# FBAR and Back Tax



## FBAR2015 (Oct 29, 2015)

Dear Experts,

I came in US at the end of 2010 in a temporary work visa in a small US city. I took help from local CPA to file my IRS and State Taxes. I was not aware of the FBAR form and declaration of foreign interest. I recently came to know from one of my friend about these. I missed taxes around $300 per year. I was in-time to file 2014 FBAR.

Recently I took help from one of tax filing company and they prepared an amended tax return and I filed 1040x for all previous years 2012,13 and 14. Even my local IRS told me to do the same when I walked in their office. I filed my amended returns around 2 weeks back. No status update in IRS office so far.

Couple of days back I came to know that this is something called QD and IRS discourage that. 

Now my questions are:

1. Will this be treated as a gross violation for doing QD and I will be punished. All my foreign income is from interest only and most of the accounts are inherited when I came in US back in 2010. What are my chances?

2. It's being more than 2 weeks my returns has been sent to IRS and it's already 10 days when the checks has been cashed however there is no status showing under "Where is my amended returns?" Am I under audit?

3. Do I need to do anything proactively to correct my situation?

I'm feeling helpless after reading all FBAR lawyer sites. I'm spending sleepless night. Please help.


----------



## Bevdeforges (Nov 16, 2007)

I'm not entirely clear what you did here. You say you filed amended returns for 2012 - 2014, so that assumes that you filed regular tax returns for those years. (I.e. 1040 forms). If there were errors or omissions for those years, filing amended returns (the 1040X forms) was the right thing to do and there should be no problem. It's not "Quiet Disclosure" since you filed on time initially. You're simply filing a correction (i.e. the amendment). 

FBAR is something apart and separate from filing tax returns - it involves listing and disclosing your foreign bank accounts, along with the high balance for the year for which you're filing. Officially speaking, if you back file the FBARs you probably should do so for the past 6 years (or at least starting with the first year you were in the US and subject to US taxation - so 2011).

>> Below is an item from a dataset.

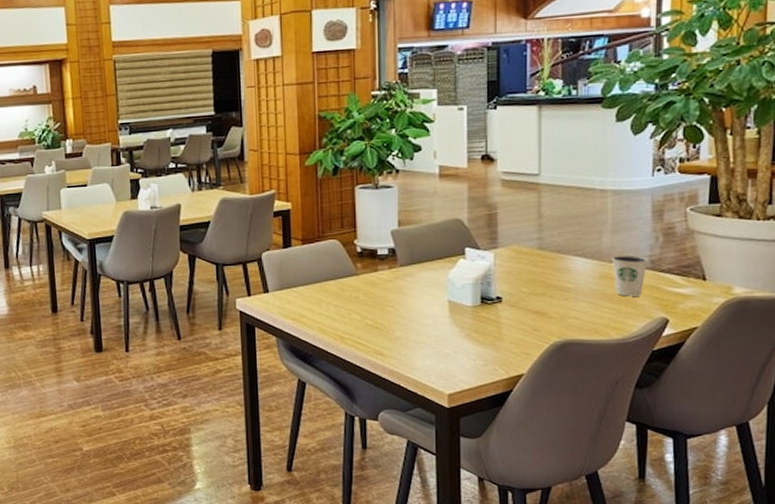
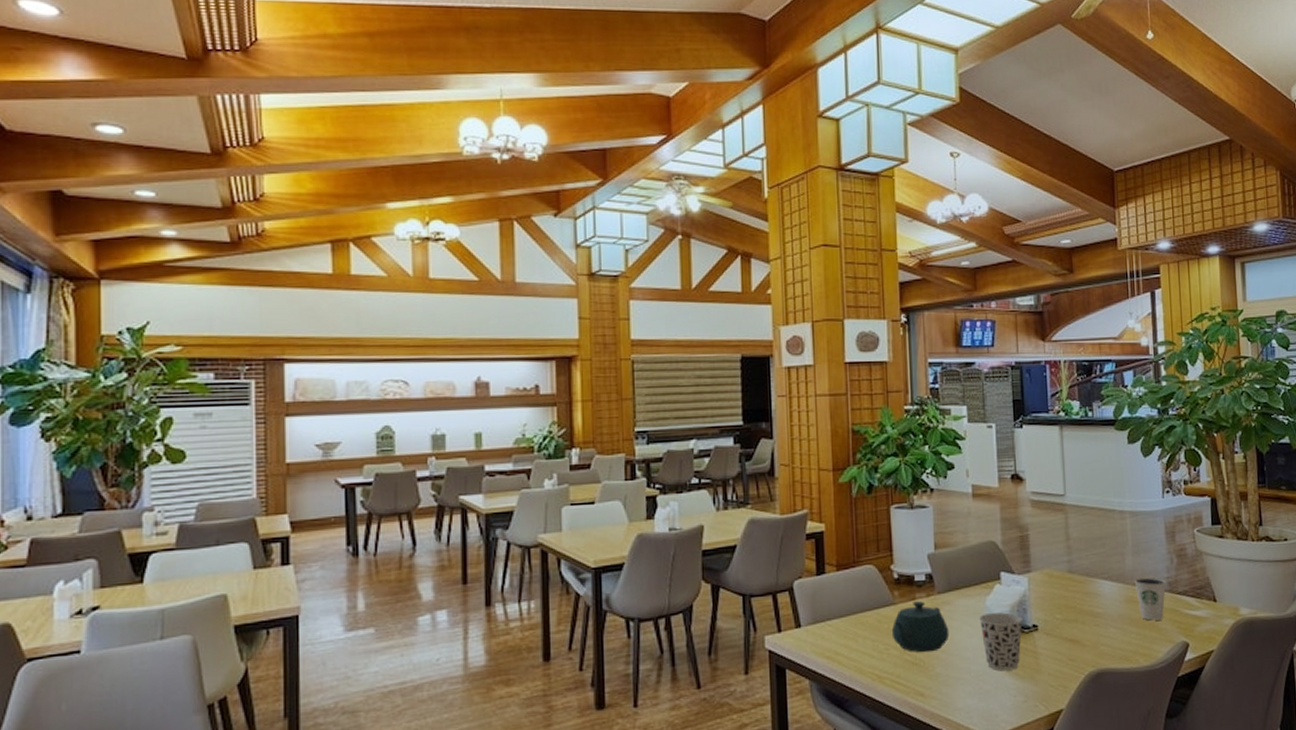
teapot: none [353,273,411,318] -> present [891,601,950,653]
cup: none [441,285,486,337] -> present [979,612,1022,671]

Practically speaking, the FBAR doesn't really concern itself with income, just the account balances. There's little or no evidence so far to say that "they" (Treasury Dept. in the case of the FBARs) will come after you for failure to file those back years as long as you filed correctly for 2014 and continue to do so going forward. But if it helps you sleep at night, file the back FBARs, using the "didn't know" option as your reason for filing late.

Don't however, expect any acknowledgement of your back filings (for either 1040s or FBARs). This is the classic case where "no news is good news."
Cheers,
Bev


----------



## FBAR2015 (Oct 29, 2015)

Thanks Bev for your reply. I mean to say that I filed my regular returns for year 2012-2014 using form 1040 but didn't mention my income from interest on foreign accounts. Recently I amended those returns and filed 1040x and Schedule B with back taxes along with Penalty and interest.

Regarding FBAR, yes I filed for 2011 - 2013 delinquent and 2014 on-time.


----------



## ForeignBody (Oct 20, 2011)

FBAR2015 said:


> Thanks Bev for your reply. I mean to say that I filed my regular returns for year 2012-2014 using form 1040 but didn't mention my income from interest on foreign accounts. Recently I amended those returns and filed 1040x and Schedule B with back taxes along with Penalty and interest.
> 
> Regarding FBAR, yes I filed for 2011 - 2013 delinquent and 2014 on-time.


It looks like everything is good. You discovered a tax error and corrected it voluntarily in the correct manner.

You have brought your FBARs up to date.

I know that some of the blog stuff is scary and theoretically the IRS has draconian powers, but your case is trivial in the scale of things. Do not worry about not hearing anything and there is absolutely no reason to think that you are under audit. The IRS does not move that quickly!


----------